2. Les immigrés ne veulent pas s’intégrer. Au début des années 1880, le droit permettait aux individus d’origine étrangère, de décliner la « qualité de Français ». « C’est un scandale sur nos frontières, écrit Pradon, de voir des familles en grand nombre fixées en France depuis plusieurs générations, repousser traditionnellement la qualité de Français, rester neutre en quelque sorte, afin d’échapper à l’obligation du service militaire ». Pradon propose qu’on sanctionne ceux qui n’ont pas réclamé la qualité de Français dans l’année de leur majorité en triplant le montant de la taxe sur les travailleurs étrangers.

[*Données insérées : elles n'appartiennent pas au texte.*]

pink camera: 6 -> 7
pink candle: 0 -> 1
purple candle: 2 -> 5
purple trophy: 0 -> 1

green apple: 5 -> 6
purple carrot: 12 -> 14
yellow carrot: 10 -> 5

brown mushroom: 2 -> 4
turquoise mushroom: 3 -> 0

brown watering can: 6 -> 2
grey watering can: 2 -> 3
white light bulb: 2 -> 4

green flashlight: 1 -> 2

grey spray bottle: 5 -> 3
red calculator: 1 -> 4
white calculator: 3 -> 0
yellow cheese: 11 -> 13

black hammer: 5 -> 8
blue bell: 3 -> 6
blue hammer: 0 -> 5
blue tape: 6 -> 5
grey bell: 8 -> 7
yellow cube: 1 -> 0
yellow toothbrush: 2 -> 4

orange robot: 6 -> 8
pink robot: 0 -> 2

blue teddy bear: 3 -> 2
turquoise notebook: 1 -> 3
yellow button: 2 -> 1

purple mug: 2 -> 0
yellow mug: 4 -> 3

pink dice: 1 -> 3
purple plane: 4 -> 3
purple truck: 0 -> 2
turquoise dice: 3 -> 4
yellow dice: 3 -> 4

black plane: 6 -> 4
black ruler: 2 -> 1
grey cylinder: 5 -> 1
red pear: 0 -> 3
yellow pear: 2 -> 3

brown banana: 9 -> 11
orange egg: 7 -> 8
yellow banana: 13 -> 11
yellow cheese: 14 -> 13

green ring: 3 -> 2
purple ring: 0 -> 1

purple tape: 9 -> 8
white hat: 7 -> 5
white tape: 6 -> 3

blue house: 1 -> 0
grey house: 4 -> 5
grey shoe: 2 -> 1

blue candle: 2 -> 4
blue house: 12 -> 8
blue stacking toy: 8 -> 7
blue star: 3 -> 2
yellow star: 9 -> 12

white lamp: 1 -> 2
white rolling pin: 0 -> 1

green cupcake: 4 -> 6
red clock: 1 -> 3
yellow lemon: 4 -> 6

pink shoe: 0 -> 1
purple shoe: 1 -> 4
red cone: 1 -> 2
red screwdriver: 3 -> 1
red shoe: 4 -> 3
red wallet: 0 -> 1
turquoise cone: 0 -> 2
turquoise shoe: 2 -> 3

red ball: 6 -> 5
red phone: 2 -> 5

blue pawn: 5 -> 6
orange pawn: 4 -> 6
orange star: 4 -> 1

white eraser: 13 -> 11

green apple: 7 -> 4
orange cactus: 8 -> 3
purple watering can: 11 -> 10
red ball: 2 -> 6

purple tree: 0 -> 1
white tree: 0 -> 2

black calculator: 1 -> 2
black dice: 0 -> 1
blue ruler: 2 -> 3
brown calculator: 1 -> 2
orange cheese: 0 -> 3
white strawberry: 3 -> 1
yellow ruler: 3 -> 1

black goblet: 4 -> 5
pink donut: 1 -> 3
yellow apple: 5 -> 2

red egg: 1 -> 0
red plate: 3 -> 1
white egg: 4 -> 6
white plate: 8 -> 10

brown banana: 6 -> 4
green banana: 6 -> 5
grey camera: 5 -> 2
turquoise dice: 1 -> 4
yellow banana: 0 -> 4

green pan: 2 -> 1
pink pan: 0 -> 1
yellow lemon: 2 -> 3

3. Les immigrés aggravent le chômage des Français en leur prenant leur travail, et ils les privent des secours auxquels les citoyens français ont droit, en profitant des aides que leur accordent trop généreusement les bureaux de bienfaisance.
Notons aussi, dans la rhétorique de Pradon, la place faite aux « valeurs républicaines ». Son projet visant à taxer les étrangers débute par un vibrant éloge de la fraternité humaine. « C’est sous l’empire des sentiments qui ont inspiré la Déclaration des droits de l’homme et du citoyen que nous entendons réaliser plus effectivement l’assimilation, déjà commencée au point de vue du droit civil, entre le Français et l’étranger ». Voilà pourquoi il justifie son projet au nom de l’égalité républicaine. À la différence des étrangers, dit-il, les citoyens français paient « l’impôt du sang », puisqu’ils iront sur les champs de bataille défendre la patrie en danger. De plus, les travailleurs français ont une famille à nourrir alors que les immigrés viennent souvent seuls en France. Il est donc normal, selon lui, qu’en compensation les étrangers soient mis à contribution.
Dès cette époque, on trouve donc les principaux arguments que reprennent encore aujourd’hui celles et ceux qui font de l’immigration le principal « problème » de notre société. Les immigrés nous menacent, ils ne s’intègrent pas, ils prennent notre travail et nos aides sociales.
Certes. Étant donné que le monde actuel est encore un conglomérat instable d’États-nations, la maîtrise des flux migratoires est l’une des tâches qui incombent aux pouvoirs publics. Mais placer constamment l’immigration au centre du débat politique, c’est faire le jeu des idéologies et des partis nationalistes. Étant donné que le « problème » de l’immigration est insoluble (sauf à instaurer une dictature interdisant aux individus de se déplacer), les aventuriers de la politique peuvent toujours s’en saisir pour promettre aux citoyens qu’ils mettront fin au « laxisme » des politiciens en place, en allant plus loin dans la répression contre des étrangers, accusés de tous les maux. À la fin des années 1930, l’effondrement de la IIIe République fut la conséquence de ces dérives xénophobes, antisémites et racistes.
Gérard Noiriel, Préférence nationale. Leçon d’histoire à l’usage des contemporains, Gallimard, collection « Tracts », mars 2024.